(Saved data entries)
------------------------------------------------------------------------

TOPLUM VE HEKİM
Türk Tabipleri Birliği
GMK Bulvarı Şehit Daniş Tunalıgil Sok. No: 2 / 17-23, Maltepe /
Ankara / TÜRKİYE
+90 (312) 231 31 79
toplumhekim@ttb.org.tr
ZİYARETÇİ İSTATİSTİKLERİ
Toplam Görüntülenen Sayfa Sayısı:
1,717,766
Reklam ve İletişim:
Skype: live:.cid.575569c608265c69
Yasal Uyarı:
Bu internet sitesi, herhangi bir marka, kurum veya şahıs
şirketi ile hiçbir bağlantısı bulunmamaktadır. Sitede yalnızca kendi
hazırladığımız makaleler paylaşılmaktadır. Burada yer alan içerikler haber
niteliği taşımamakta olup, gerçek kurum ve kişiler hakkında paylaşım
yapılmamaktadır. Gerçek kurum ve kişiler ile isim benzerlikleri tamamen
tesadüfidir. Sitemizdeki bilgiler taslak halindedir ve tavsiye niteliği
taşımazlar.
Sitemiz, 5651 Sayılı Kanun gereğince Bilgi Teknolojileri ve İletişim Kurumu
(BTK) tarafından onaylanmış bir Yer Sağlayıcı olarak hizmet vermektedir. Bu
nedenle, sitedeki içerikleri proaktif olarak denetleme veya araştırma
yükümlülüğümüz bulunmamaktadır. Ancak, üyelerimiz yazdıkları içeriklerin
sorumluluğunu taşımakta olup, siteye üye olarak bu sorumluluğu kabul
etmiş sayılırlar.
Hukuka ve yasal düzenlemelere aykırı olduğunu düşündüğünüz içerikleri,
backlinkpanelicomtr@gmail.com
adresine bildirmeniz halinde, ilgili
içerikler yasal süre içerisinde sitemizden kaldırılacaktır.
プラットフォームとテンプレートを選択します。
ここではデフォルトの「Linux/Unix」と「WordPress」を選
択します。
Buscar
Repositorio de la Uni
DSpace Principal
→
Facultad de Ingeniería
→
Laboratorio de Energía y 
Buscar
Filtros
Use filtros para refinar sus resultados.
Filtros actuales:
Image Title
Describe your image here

------------------------------------------------------------------------

=== WHAT THE EXERCISE ASKS ===
Could the data above be set down exactly, in full?

=== OUTPUT BELOW ===
TOPLUM VE HEKİM
Türk Tabipleri Birliği
GMK Bulvarı Şehit Daniş Tunalıgil Sok. No: 2 / 17-23, Maltepe /
Ankara / TÜRKİYE
+90 (312) 231 31 79
toplumhekim@ttb.org.tr
ZİYARETÇİ İSTATİSTİKLERİ
Toplam Görüntülenen Sayfa Sayısı:
1,717,766
Reklam ve İletişim:
Skype: live:.cid.575569c608265c69
Yasal Uyarı:
Bu internet sitesi, herhangi bir marka, kurum veya şahıs
şirketi ile hiçbir bağlantısı bulunmamaktadır. Sitede yalnızca kendi
hazırladığımız makaleler paylaşılmaktadır. Burada yer alan içerikler haber
niteliği taşımamakta olup, gerçek kurum ve kişiler hakkında paylaşım
yapılmamaktadır. Gerçek kurum ve kişiler ile isim benzerlikleri tamamen
tesadüfidir. Sitemizdeki bilgiler taslak halindedir ve tavsiye niteliği
taşımazlar.
Sitemiz, 5651 Sayılı Kanun gereğince Bilgi Teknolojileri ve İletişim Kurumu
(BTK) tarafından onaylanmış bir Yer Sağlayıcı olarak hizmet vermektedir. Bu
nedenle, sitedeki içerikleri proaktif olarak denetleme veya araştırma
yükümlülüğümüz bulunmamaktadır. Ancak, üyelerimiz yazdıkları içeriklerin
sorumluluğunu taşımakta olup, siteye üye olarak bu sorumluluğu kabul
etmiş sayılırlar.
Hukuka ve yasal düzenlemelere aykırı olduğunu düşündüğünüz içerikleri,
backlinkpanelicomtr@gmail.com
adresine bildirmeniz halinde, ilgili
içerikler yasal süre içerisinde sitemizden kaldırılacaktır.
プラットフォームとテンプレートを選択します。
ここではデフォルトの「Linux/Unix」と「WordPress」を選
択します。
Buscar
Repositorio de la Uni
DSpace Principal
→
Facultad de Ingeniería
→
Laboratorio de Energía y 
Buscar
Filtros
Use filtros para refinar sus resultados.
Filtros actuales:
Image Title
Describe your image here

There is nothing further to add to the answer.